When Mom and Dad were dressing, they’d angle the door at a slant and voila! They had all the privacy they needed. Same thing when Mike needed a temporary door in front of his room, and ditto for us four sisters who shared one bedroom. Joyce, with a low tolerance level, couldn’t stand sharing, so one of the two closets became her bedroom. Lucky for her she weighed about 95 pounds or she’d never would have fit into that cubbyhole.

One sister is lucky, the other one is not. One sister is safely ensconced in her closet and the other is out in the hall with an unknown hazard. Poor Beth, she was afraid of that big wooden door from the very beginning. You could see her zigzagging down the hall as she was carrying it to our room. I couldn’t even offer to help because the hall was too narrow for two people to maneuver anything. On that dark day I think things might have turned out very differently if it wasn’t for her county-western, Dolly Parton-style hairdo. I tell ya, if the doorway was even an eighth of an inch smaller, her head wouldn’t have fit through.

“Gotta remember to put the door at a 60-degree angle,” Beth muttered to herself, but “30, 60, 90 degrees, what difference does it make?” she thought aloud.

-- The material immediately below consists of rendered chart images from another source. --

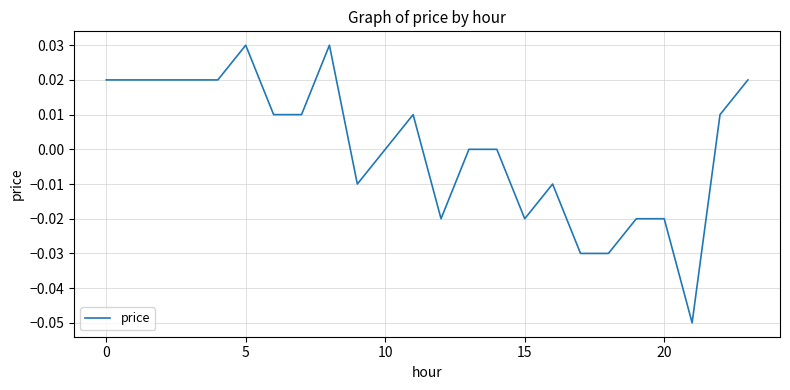

Is this an area chart (filled region under the line)?

No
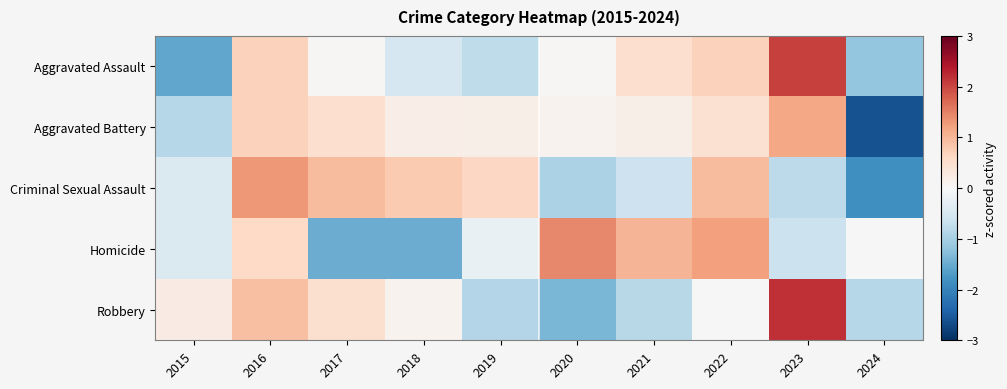

Reading left to right, transcribe all the data shown in this chart.

Aggravated Assault: 2015=-1.6	2016=0.7	2017=0.0	2018=-0.5	2019=-0.8	2020=0.0	2021=0.5	2022=0.7	2023=2.0	2024=-1.2
Aggravated Battery: 2015=-0.9	2016=0.7	2017=0.5	2018=0.2	2019=0.2	2020=0.1	2021=0.2	2022=0.5	2023=1.2	2024=-2.6
Criminal Sexual Assault: 2015=-0.4	2016=1.3	2017=1.0	2018=0.8	2019=0.6	2020=-1.0	2021=-0.6	2022=1.0	2023=-0.8	2024=-1.8
Homicide: 2015=-0.4	2016=0.6	2017=-1.5	2018=-1.5	2019=-0.2	2020=1.4	2021=1.0	2022=1.2	2023=-0.6	2024=-0.0
Robbery: 2015=0.3	2016=0.9	2017=0.5	2018=0.1	2019=-0.9	2020=-1.4	2021=-0.8	2022=-0.0	2023=2.2	2024=-0.9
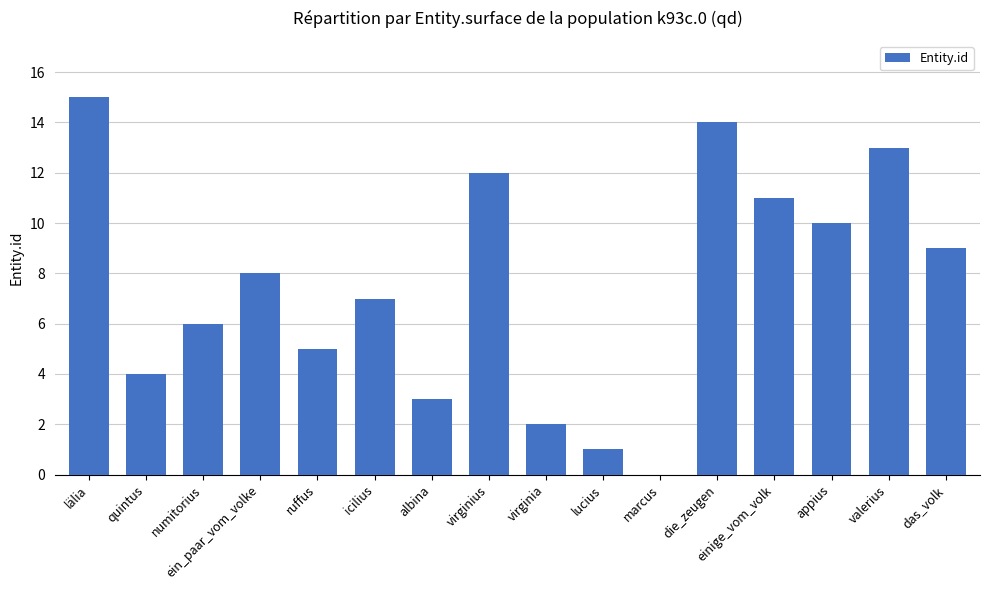

Reading left to right, list all the values displayed in this chart.

15	4	6	8	5	7	3	12	2	1	0	14	11	10	13	9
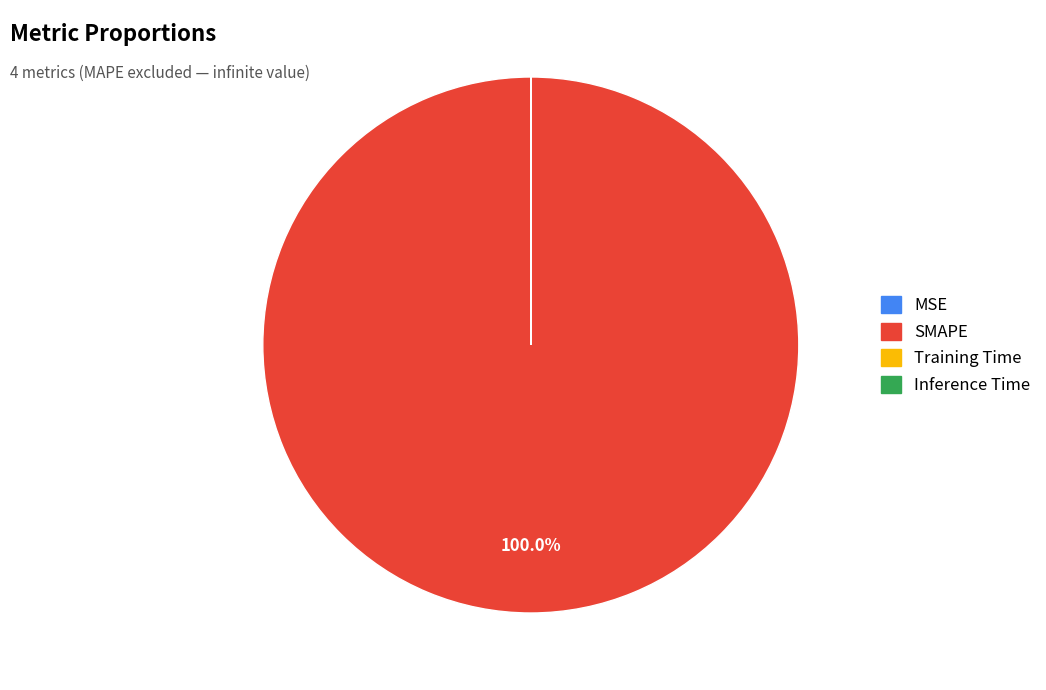

Which slice represents more than half of the pie?

SMAPE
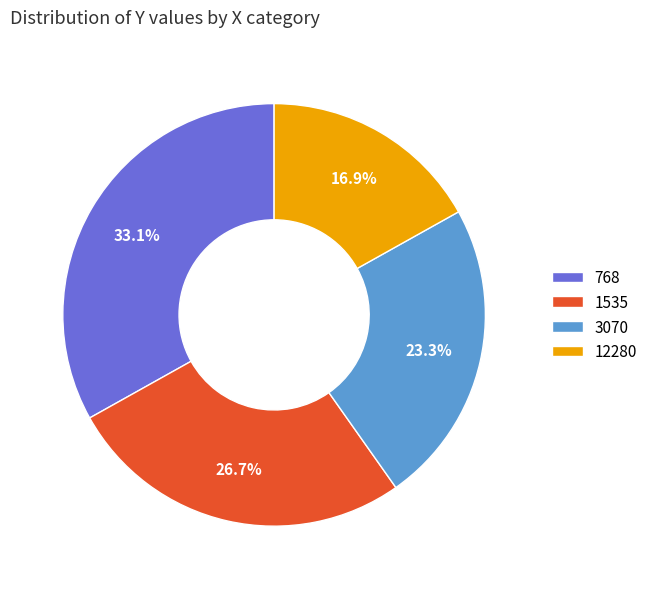

Approximately how many times larger is the value at 768 compared to 3070?

1.4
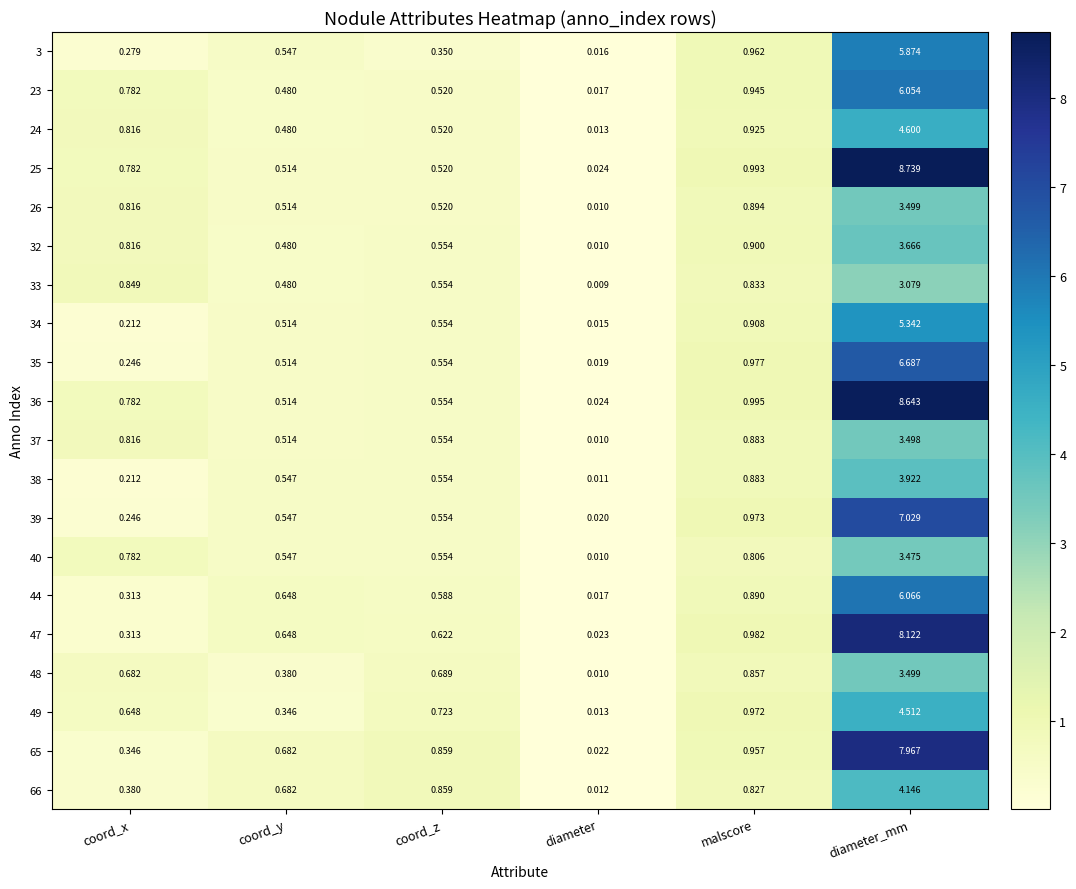

Which series has the largest total across all categories?

25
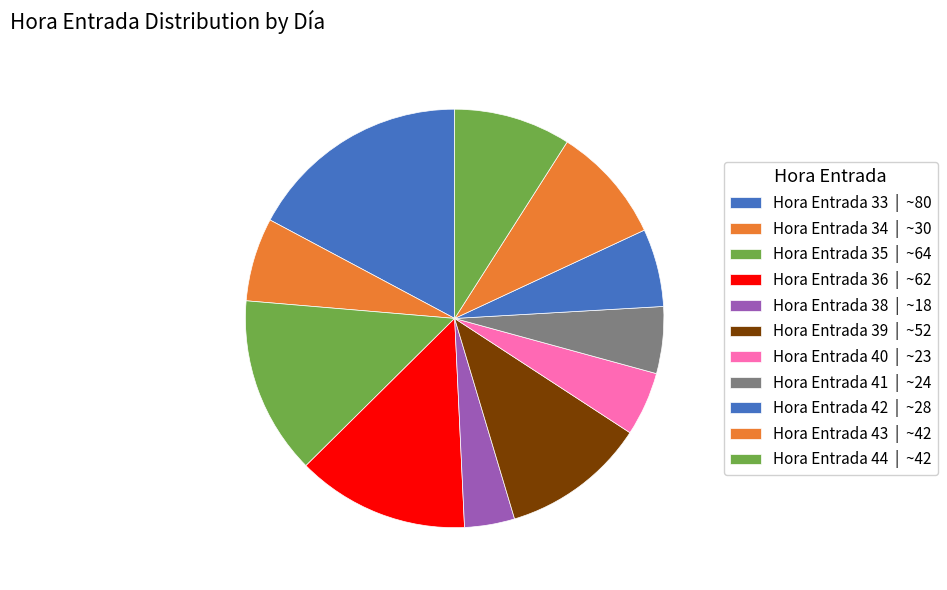

How many slices are in this pie chart?

11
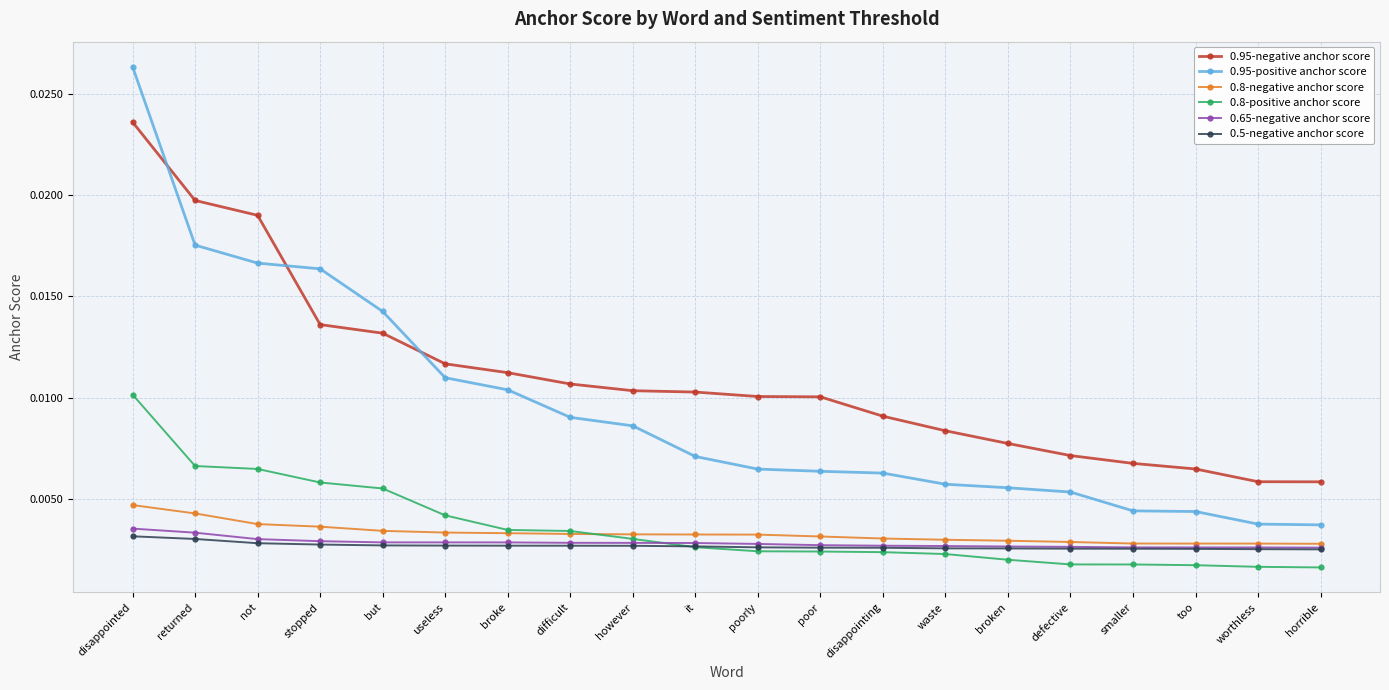

True or false: 0.5-negative anchor score and 0.95-negative anchor score cross at least once.

False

The difference was almost between life and death.

I can still hear that horrible crashing thud, still envision myself running out of the bedroom, not seeing or hearing Beth and screaming, “Beth is dead, she’s dead!”

“Where is Beth?” Michael calmly inquired as he emerged from his room. Our very mature‑for‑his‑age brother always reacted with his intellect rather than his emotions. Hysterically sobbing Joyce and Mary Paula flung themselves on TOP of the fallen door that had flattened our sister. Our frantic mother barely made it up the stairs, but she had the presence of mind to push the girls away and, with trembling hands, lifted up the door, expecting to find the worst. And why not? Hadn’t the whole family paraded into last Sunday’s Mass a good fifteen minutes late?

You can’t just give God a few minutes out of a whole week and expect prayers to be answered like, “Please dear God, don’t let Beth be, you know, the D‑word.” But God doesn’t hold a grudge, so there lay Beth, face down and breathing! She had been knocked out cold, and a wet cloth on her face is what revived her after it had been applied to OUR faces, the useless trio that her three sisters were. Even through all that fat hair of hers, a big goose egg was emerging, but all that mattered is that she was alive and hopefully not brain‑damaged.

Don’t expect me to EVER tell you about our pillow set‑up. Our family does have some pride, you know.

(Footnote: That ugly farmhouse eventually became like a mini-estate, with passersby slowing down for a look, and not, instead, speeding by.)